No, but there is a kernel of truth to that common myth. A variety of flavor and aroma compounds are in foods, including esters, aldehydes, and pyridines (these last are the ones associated with the characteristic peanut odor). None of these flavor compounds, however, are proteins, and proteins are the components of foods that cause allergic reactions. Researchers have isolated the proteins that trigger allergic reactions in those with peanut allergy, and they are entirely distinct from the flavor compounds. So simply smelling peanuts shouldn't cause a reaction in someone with a peanut allergy. (This has been confirmed experimentally by researchers who exposed peanut allergic subjects with peanut butter and a soy butter placebo for 10 minutes at one-foot range.
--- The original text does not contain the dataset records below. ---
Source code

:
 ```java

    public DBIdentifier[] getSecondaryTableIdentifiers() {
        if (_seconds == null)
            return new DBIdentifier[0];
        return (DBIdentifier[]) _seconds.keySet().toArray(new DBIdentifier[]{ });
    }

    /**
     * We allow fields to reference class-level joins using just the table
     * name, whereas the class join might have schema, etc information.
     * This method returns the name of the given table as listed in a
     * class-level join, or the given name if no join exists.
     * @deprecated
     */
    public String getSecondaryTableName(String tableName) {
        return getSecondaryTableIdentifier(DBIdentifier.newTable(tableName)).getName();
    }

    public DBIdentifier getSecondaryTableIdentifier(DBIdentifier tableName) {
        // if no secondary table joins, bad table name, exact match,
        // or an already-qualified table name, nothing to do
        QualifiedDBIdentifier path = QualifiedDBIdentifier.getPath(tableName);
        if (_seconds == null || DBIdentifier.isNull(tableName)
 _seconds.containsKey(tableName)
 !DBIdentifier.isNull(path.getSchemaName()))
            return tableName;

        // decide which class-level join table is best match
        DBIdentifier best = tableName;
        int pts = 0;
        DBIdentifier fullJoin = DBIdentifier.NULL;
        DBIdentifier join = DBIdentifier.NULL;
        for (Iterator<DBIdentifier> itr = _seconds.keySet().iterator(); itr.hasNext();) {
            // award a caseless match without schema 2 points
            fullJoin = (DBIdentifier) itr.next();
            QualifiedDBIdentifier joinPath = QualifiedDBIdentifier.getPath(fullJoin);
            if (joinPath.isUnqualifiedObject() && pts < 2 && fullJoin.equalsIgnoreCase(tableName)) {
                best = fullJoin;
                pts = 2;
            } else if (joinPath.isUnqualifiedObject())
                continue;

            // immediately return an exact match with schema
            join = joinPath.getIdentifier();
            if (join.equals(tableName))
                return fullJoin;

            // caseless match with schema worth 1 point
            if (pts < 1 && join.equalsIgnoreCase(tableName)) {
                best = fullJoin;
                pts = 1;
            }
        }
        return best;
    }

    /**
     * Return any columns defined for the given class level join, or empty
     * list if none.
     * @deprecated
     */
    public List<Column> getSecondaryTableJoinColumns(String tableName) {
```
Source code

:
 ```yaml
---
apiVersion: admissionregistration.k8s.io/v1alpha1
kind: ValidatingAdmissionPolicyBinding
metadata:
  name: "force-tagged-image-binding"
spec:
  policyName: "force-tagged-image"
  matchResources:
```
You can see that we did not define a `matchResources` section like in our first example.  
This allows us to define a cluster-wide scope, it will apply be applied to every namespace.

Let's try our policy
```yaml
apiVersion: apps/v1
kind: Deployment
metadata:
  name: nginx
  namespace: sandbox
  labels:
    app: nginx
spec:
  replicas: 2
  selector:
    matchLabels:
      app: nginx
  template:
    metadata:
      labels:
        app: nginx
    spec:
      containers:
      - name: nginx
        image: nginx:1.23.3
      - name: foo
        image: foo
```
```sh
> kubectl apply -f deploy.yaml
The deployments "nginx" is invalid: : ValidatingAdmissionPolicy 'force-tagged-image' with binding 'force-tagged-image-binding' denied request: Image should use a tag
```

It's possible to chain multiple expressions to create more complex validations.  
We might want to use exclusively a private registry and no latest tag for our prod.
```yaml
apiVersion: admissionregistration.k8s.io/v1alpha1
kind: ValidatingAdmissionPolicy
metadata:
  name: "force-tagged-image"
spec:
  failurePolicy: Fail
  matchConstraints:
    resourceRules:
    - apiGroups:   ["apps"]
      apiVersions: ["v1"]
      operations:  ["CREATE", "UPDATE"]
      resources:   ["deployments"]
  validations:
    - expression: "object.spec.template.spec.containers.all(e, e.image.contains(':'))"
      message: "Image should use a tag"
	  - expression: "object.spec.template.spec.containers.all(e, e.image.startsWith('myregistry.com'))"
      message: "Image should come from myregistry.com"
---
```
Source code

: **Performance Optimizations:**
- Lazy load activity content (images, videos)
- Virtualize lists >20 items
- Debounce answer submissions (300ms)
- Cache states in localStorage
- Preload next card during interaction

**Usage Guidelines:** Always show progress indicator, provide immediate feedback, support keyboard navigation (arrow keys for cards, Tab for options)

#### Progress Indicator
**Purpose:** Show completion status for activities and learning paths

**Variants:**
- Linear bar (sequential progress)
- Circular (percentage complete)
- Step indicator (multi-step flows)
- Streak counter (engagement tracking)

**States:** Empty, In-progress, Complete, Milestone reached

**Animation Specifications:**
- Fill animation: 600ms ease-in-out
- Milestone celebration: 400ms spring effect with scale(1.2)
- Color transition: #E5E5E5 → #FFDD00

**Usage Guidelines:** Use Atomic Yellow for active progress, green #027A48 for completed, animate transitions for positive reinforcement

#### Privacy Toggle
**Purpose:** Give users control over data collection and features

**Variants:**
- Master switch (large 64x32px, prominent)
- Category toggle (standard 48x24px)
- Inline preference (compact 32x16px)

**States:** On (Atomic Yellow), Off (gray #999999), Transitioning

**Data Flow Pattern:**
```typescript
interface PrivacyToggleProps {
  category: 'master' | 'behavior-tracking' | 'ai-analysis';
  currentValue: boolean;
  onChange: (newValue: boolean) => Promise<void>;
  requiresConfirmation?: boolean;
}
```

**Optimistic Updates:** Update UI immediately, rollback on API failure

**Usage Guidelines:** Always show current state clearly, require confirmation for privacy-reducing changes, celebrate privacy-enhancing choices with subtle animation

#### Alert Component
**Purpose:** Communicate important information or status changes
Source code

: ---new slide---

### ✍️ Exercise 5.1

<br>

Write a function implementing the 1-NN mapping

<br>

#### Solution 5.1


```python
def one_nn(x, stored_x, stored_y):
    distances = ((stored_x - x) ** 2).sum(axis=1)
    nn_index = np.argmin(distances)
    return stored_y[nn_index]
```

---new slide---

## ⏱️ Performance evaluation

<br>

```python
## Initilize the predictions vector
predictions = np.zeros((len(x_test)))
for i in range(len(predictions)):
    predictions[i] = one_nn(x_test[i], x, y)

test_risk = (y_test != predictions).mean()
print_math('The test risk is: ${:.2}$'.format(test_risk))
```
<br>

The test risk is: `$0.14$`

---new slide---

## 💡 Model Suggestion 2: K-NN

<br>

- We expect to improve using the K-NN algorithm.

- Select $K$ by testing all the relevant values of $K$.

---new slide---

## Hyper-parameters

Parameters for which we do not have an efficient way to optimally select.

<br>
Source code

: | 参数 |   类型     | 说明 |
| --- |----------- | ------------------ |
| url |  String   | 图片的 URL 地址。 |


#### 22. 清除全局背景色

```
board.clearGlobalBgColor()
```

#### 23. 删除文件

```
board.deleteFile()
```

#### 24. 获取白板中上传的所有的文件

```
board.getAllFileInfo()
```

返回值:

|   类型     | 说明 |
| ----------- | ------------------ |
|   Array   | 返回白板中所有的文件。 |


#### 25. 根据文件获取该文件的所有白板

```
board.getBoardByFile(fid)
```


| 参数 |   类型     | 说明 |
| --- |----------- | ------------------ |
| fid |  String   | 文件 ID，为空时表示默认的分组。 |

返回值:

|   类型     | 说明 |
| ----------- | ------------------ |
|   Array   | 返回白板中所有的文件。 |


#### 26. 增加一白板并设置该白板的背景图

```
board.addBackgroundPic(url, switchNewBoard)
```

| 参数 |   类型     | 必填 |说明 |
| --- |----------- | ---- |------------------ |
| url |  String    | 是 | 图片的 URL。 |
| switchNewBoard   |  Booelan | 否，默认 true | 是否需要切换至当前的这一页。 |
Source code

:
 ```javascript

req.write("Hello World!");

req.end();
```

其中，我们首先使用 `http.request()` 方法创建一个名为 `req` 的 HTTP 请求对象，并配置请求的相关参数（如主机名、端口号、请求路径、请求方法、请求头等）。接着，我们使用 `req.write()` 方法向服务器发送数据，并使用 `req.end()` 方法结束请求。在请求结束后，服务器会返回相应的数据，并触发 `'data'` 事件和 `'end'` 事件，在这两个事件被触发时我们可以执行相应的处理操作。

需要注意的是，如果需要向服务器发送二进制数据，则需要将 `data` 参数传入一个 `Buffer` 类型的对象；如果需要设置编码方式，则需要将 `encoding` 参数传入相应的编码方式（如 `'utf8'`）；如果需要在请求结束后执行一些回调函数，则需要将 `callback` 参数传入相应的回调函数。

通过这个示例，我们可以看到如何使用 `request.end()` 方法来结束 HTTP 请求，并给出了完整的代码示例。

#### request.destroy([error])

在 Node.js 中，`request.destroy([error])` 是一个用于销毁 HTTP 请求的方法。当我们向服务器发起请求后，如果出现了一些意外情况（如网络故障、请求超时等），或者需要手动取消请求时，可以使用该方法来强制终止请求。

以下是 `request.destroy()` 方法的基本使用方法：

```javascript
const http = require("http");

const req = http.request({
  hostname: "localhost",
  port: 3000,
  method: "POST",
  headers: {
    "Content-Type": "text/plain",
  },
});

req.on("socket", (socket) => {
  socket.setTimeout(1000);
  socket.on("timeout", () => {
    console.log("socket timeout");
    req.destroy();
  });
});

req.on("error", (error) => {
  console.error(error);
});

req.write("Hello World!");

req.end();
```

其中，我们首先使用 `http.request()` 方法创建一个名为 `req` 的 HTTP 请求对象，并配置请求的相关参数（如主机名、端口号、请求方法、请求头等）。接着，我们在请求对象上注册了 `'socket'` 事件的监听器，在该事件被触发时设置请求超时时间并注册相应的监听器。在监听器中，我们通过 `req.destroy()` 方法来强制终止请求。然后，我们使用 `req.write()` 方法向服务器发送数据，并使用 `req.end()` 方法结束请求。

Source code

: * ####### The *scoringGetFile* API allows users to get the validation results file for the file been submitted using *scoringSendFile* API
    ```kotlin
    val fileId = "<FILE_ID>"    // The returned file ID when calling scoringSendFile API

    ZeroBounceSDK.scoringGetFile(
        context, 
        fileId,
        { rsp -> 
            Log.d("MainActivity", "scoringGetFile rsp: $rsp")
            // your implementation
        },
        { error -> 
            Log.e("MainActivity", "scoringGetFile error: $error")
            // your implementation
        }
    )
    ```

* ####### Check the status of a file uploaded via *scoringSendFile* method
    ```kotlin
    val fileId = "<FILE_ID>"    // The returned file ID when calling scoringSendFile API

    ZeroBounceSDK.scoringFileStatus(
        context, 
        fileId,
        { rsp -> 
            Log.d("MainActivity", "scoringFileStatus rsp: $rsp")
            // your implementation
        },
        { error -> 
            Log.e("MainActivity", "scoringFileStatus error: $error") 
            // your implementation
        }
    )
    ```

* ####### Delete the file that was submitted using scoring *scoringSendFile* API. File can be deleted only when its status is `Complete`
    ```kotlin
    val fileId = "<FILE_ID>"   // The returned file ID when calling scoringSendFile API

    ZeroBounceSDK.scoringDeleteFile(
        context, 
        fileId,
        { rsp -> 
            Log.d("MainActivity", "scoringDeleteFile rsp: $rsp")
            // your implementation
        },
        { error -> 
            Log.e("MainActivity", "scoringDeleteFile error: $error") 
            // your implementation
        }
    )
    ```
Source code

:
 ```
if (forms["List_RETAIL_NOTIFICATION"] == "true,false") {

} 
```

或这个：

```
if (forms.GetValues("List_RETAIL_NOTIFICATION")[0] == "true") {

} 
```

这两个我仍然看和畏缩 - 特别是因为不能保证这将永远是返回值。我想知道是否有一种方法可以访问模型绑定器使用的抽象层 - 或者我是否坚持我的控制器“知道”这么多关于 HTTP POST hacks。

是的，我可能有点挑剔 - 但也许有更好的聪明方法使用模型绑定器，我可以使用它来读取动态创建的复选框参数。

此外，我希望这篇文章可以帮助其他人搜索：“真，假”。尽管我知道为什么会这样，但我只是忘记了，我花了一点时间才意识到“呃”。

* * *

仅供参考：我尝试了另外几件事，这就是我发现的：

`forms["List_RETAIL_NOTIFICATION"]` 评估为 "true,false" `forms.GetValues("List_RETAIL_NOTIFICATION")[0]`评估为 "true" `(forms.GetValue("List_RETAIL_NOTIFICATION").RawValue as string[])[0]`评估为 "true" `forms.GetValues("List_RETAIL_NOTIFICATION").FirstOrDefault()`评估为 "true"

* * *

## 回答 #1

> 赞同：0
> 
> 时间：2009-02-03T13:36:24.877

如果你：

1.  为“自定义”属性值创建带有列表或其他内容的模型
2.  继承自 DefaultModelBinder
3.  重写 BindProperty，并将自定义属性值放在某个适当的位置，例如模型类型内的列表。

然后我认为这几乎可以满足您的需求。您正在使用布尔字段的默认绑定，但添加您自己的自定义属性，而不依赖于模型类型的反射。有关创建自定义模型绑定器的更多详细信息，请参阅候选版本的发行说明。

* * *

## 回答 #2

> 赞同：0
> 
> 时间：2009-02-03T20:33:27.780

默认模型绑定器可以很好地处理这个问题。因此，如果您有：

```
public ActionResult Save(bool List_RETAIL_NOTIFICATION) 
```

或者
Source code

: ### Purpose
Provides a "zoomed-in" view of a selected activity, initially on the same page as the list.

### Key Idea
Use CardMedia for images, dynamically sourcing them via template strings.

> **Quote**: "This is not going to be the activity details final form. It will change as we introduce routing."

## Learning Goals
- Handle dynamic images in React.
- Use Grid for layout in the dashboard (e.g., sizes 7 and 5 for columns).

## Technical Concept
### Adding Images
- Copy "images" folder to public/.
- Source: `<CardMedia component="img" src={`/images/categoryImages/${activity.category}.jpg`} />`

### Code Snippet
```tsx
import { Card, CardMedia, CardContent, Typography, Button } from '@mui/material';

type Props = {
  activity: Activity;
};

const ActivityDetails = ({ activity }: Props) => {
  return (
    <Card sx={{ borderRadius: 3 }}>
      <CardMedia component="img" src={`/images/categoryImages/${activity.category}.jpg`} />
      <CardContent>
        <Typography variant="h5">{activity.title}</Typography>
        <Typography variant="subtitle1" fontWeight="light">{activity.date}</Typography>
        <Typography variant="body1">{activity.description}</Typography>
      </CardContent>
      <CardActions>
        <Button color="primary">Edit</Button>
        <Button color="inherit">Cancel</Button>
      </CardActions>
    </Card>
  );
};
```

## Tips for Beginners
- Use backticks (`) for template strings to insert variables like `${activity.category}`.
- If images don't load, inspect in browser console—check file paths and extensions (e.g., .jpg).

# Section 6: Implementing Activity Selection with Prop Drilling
None of the subjects reacted.)
However, a few related phenomena can cause reactions. First, inhalation of peanut dust and small particles of peanuts can cause reactions in those with peanut allergy. So in situations where shelled peanuts can spread dust in the air, that small exposure may be enough to cause a severe reaction. Second, when foods are cooked, they often release oils into the air -- oils that can contain allergenic proteins and cause reactions. Finally, trace amounts of peanut products can get onto hands and be ingested by someone with an allergy, causing a reaction.
Source:
Simonte, S.J., et al. "Relevance of Casual Contact with Peanut Butter in Children with Peanut Allergy." Journal of Allergy and Clinical Immunology. Jul. 2003. 112(1): 180-82.